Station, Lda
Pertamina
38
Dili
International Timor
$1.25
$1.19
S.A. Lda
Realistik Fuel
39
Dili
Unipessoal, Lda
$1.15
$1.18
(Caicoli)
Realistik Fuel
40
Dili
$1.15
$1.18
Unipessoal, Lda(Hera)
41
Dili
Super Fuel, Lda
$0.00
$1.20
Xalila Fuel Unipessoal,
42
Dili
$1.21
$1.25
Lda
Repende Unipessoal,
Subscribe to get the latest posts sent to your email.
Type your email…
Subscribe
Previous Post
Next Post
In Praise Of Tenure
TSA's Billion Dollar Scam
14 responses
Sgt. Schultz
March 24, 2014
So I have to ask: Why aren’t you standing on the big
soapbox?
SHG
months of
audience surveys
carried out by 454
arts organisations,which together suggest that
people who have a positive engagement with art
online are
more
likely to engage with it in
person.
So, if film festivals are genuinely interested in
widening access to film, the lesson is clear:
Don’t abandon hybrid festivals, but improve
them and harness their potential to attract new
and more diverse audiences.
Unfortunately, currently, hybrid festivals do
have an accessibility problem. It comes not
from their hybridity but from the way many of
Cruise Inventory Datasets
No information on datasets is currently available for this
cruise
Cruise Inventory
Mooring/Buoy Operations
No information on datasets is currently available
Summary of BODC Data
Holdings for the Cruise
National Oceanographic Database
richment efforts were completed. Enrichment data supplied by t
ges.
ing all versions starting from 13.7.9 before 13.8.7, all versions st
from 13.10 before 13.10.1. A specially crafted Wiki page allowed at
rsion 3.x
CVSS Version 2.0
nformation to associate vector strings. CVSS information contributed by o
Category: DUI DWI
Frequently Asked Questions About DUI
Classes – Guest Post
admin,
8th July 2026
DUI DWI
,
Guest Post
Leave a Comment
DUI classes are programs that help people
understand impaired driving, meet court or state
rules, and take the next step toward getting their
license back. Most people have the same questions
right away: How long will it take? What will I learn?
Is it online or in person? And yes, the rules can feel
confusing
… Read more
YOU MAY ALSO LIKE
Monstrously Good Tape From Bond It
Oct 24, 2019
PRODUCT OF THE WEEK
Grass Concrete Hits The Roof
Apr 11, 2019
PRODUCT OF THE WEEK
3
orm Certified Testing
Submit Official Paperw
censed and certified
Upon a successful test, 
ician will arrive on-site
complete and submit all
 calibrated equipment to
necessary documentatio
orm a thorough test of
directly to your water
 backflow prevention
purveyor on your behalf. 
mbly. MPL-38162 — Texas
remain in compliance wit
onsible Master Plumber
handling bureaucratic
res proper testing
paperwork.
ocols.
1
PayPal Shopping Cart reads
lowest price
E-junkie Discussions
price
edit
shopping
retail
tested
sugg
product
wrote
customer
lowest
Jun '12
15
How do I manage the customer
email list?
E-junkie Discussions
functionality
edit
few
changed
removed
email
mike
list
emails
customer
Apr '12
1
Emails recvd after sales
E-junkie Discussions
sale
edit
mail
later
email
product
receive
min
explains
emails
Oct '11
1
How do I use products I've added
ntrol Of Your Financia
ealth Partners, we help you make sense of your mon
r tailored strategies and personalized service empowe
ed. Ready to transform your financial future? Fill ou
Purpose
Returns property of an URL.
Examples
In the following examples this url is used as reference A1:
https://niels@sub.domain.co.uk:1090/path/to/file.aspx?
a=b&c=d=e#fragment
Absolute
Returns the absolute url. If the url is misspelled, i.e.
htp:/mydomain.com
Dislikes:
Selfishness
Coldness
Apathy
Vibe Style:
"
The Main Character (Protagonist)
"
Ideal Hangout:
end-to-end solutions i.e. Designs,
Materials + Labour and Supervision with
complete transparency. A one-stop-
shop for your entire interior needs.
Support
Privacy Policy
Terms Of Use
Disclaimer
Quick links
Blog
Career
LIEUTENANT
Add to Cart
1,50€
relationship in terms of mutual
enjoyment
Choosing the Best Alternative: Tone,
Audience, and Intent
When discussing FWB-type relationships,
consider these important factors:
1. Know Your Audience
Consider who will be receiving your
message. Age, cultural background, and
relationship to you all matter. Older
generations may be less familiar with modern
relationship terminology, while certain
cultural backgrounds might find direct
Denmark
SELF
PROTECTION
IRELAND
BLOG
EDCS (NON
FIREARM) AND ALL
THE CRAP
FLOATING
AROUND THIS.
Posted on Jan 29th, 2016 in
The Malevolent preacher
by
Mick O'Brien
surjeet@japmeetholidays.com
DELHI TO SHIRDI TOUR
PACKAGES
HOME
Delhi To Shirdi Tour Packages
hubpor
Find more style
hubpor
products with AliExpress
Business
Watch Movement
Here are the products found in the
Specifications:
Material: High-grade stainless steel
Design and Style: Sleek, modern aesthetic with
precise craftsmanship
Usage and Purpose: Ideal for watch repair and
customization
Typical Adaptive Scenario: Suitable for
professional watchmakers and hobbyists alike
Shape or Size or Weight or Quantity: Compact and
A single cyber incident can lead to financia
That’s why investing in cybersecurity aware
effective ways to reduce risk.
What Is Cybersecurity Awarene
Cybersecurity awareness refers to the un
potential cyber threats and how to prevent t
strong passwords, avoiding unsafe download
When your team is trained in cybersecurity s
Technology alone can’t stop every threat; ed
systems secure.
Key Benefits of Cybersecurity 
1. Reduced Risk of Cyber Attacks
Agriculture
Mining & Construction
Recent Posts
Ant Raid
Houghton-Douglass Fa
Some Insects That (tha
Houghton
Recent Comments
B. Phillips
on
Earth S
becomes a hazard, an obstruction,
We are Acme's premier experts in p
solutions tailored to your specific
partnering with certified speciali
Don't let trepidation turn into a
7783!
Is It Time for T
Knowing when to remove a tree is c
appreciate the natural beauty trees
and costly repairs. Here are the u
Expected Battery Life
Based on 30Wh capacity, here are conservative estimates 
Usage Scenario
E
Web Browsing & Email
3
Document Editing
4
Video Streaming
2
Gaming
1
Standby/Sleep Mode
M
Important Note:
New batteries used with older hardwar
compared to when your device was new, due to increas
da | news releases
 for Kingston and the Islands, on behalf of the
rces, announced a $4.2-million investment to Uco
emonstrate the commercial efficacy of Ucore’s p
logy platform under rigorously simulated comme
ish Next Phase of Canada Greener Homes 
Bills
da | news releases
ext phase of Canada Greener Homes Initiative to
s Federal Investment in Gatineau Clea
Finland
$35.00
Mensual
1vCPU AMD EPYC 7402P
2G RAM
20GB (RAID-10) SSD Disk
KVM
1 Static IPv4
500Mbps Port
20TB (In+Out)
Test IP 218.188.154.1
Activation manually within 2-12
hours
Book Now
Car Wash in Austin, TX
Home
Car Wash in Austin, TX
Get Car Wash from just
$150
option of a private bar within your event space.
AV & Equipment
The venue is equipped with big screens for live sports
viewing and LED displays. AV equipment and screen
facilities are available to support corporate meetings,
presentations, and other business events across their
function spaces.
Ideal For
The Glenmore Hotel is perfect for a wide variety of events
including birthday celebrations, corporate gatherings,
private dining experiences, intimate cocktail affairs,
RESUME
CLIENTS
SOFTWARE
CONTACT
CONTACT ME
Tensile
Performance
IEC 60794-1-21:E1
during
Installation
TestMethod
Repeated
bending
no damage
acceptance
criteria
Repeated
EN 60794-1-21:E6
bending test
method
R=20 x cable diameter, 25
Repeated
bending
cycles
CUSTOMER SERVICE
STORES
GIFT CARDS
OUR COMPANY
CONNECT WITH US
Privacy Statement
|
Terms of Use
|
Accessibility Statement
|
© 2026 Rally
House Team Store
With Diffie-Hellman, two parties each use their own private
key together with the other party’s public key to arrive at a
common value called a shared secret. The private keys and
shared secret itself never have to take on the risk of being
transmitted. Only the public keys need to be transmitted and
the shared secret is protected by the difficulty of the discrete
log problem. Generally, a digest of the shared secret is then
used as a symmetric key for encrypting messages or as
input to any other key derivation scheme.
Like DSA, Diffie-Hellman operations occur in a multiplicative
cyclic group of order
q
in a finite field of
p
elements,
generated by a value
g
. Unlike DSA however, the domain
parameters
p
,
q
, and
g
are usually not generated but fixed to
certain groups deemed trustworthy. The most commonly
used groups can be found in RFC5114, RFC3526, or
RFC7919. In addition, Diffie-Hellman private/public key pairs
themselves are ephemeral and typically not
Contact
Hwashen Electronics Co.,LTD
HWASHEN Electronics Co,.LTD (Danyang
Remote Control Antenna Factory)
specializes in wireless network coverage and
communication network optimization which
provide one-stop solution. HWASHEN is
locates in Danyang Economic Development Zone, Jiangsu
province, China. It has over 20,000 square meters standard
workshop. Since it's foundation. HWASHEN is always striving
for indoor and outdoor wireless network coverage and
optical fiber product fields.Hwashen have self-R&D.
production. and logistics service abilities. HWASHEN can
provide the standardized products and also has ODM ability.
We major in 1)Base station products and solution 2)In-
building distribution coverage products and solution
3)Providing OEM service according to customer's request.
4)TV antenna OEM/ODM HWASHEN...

────────────────────

__Instruction__. Scanning the data above, copy out every line where "rules" is found.

__Solution__.
rules, and take the next step toward getting their
Is it online or in person? And yes, the rules can feel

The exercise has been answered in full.